- **ZITIERTER AUSZUG**
***

Er lehrt und forscht im Bereich der Optik, die als Schlüsseltechnologie des 21. Jahrhunderts gilt, denn mit Licht lassen sich Informationen gewinnen, übertragen, speichern und darstellen. Die Laser-Scanner an Supermarktkassen zur Erfassung von Strich-Codes, die optischen Glasfasernetze zur Übermittlung von Daten, CD und DVD als Datenspeicher und Flachbildschirme sind Beispiele für Revolutionen aus der Optik, die Eingang in unser Leben gefunden haben. Die optimale Nutzung des Lichts erfordert allerdings verbesserte Methoden und optische Materialien, die Licht erzeugen, modulieren, leiten oder nachweisen. Daran arbeitet derzeit ein Team von Wissenschaftlern am Heinrich-Hertz-Stiftungslehrstuhl und ermöglicht damit der Optik eine ähnliche Revolution, wie sie die Elektronik Anfang der sechziger Jahre bewirkt hat.

***

Welche vier Vorgänge mit Informationen lassen sich laut dem Auszug zur Optik mit Licht durchführen? Die Einträge sind eigenständiges Material und vom Auszug getrennt.

- **ANGEZEIGTE EINTRÄGE**
***

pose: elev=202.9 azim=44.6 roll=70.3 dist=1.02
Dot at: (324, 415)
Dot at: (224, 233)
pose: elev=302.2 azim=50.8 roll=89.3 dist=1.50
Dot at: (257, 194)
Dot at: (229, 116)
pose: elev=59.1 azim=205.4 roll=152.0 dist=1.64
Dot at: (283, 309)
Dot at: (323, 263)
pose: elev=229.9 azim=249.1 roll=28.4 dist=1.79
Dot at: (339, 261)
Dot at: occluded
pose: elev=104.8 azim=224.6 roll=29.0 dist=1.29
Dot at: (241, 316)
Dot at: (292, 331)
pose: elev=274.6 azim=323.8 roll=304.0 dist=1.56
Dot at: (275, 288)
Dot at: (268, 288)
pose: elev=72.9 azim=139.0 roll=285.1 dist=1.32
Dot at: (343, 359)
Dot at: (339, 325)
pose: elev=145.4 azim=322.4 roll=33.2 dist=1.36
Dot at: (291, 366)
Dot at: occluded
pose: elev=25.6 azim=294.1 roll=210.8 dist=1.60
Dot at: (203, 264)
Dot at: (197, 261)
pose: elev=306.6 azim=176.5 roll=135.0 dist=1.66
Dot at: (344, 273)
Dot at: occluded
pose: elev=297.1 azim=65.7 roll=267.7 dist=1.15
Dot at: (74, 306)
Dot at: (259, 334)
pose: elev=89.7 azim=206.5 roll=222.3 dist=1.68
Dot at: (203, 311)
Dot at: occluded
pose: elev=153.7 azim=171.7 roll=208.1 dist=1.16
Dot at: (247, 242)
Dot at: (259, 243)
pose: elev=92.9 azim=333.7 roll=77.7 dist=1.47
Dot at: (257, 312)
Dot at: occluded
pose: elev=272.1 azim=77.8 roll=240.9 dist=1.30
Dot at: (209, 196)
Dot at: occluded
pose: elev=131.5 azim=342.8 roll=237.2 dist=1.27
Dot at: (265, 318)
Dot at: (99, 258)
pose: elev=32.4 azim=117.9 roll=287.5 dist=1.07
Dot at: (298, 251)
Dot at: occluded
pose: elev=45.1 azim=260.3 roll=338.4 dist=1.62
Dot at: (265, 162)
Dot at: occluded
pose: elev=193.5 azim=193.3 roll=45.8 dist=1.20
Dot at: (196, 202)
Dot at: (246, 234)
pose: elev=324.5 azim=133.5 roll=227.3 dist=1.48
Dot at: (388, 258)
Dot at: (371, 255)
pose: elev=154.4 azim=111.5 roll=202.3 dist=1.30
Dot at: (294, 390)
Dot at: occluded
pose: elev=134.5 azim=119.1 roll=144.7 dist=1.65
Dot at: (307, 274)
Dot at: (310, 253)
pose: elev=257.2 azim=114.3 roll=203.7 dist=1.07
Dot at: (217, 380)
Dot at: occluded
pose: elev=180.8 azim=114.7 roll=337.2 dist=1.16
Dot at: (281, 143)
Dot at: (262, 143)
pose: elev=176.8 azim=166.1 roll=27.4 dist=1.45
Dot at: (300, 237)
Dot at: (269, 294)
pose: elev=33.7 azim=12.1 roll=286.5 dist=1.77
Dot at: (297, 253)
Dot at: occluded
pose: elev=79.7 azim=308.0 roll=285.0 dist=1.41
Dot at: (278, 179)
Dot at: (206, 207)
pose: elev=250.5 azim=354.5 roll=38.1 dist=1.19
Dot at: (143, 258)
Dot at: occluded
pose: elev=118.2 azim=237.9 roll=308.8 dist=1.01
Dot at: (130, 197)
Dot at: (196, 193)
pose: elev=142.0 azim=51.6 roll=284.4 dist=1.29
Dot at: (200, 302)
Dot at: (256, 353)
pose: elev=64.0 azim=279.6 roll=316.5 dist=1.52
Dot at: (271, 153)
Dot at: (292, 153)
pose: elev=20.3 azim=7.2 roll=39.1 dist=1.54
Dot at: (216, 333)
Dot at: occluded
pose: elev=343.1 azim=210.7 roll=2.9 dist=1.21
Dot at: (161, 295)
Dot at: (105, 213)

***

- **LÖSUNG**
Informationen lassen sich gewinnen, übertragen, speichern und darstellen.